Velocity Reviews - Computer Hardware Reviews

Velocity Reviews > Newsgroups > Programming > Perl > Perl Misc > split inconsistency- why?

Reply
Thread Tools

split inconsistency- why?

 
 
Sara
Guest
Posts: n/a
 
      08-09-2004
split /,/,'cat,mouse,,eel,fish';

yields
0 'cat'
1 'mouse'
2 ''
3 'eel'
4 'fish'

Fine. Likewise:

split /,/,',,,cat,,mouse,eel,fish';

yields
0 ''
1 ''
2 ''
3 'cat'
4 ''
5 'mouse'
6 'eel'
7 'fish'

Everybody is happy. But

split /,/,'cat,mouse,eel,fish,,,';

yields
0 'cat'
1 'mouse'
2 'eel'
3 'fish'

Huh? Where did the trailing items go?

I work around this inconsistency by adding in "placeholders" like:

s/,,/,#,/g; s/,,/,#,/g;

then do the split,then remove the #'s. What a treat. Thanks Larry!

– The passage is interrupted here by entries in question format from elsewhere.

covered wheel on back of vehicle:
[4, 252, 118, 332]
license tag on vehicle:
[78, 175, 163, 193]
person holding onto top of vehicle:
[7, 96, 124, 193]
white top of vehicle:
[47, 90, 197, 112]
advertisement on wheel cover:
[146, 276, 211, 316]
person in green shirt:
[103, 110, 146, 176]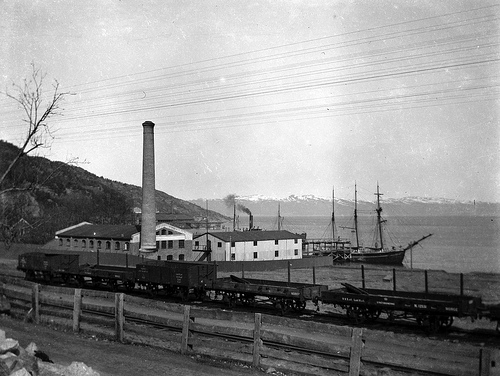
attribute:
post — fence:
[165, 300, 197, 353]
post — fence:
[30, 283, 42, 328]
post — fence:
[68, 284, 81, 337]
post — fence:
[111, 293, 128, 340]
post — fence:
[179, 304, 195, 359]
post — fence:
[250, 314, 262, 374]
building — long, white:
[187, 225, 309, 264]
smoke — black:
[222, 194, 249, 216]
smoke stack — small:
[244, 216, 256, 229]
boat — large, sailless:
[307, 179, 440, 279]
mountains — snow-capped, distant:
[241, 189, 498, 226]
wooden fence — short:
[0, 274, 497, 374]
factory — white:
[185, 222, 312, 272]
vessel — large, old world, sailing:
[318, 181, 432, 263]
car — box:
[16, 249, 78, 283]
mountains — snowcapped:
[196, 192, 498, 219]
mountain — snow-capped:
[341, 170, 480, 251]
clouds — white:
[251, 117, 446, 177]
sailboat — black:
[291, 169, 448, 283]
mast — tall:
[344, 179, 381, 250]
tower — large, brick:
[131, 118, 175, 253]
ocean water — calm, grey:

But I can't help but wonder- what programming advantage does this
offer and why was split designed to ignore some split candidates such
as these trailing items? And why only omit trailing items, and not
leading? Was there some presumption made about leading ones being more
meaningful than trailing? Very odd presumption if so!

To the programmer, it would be easier to make split consistent, and in
those cases when the programmer doesn't want empty trailing items he
can easily prepare the scalar to get rid of them:

s/,+$//;

which is a lot easier than identifiying a unique placeholder-
inserting it, splitting, then removing it.

Perl is pretty much self-consistent, in fact this is one of very few
cases I've encountered which lacks consistency. I'd be interested
though in hearing the arguments on why this was a beneficial language
design choice?
 
Reply With Quote
 
 
 
 
Thomas Kratz
Guest
Posts: n/a
 
      08-09-2004
Sara wrote:
> split /,/,'cat,mouse,,eel,fish';
>
> yields
> 0 'cat'
> 1 'mouse'
> 2 ''
> 3 'eel'
> 4 'fish'
>
> Fine. Likewise:
>
> split /,/,',,,cat,,mouse,eel,fish';
>
> yields
> 0 ''
> 1 ''
> 2 ''


one '' too many

> 3 'cat'
> 4 ''
> 5 'mouse'
> 6 'eel'
> 7 'fish'
>
> Everybody is happy. But
>
> split /,/,'cat,mouse,eel,fish,,,';
>
> yields
> 0 'cat'
> 1 'mouse'
> 2 'eel'
> 3 'fish'
>
> Huh? Where did the trailing items go?


perldoc -f split

Look for the description of LIMIT

>
> I work around this inconsistency by adding in "placeholders" like:
>
> s/,,/,#,/g; s/,,/,#,/g;
>
> then do the split,then remove the #'s. What a treat. Thanks Larry!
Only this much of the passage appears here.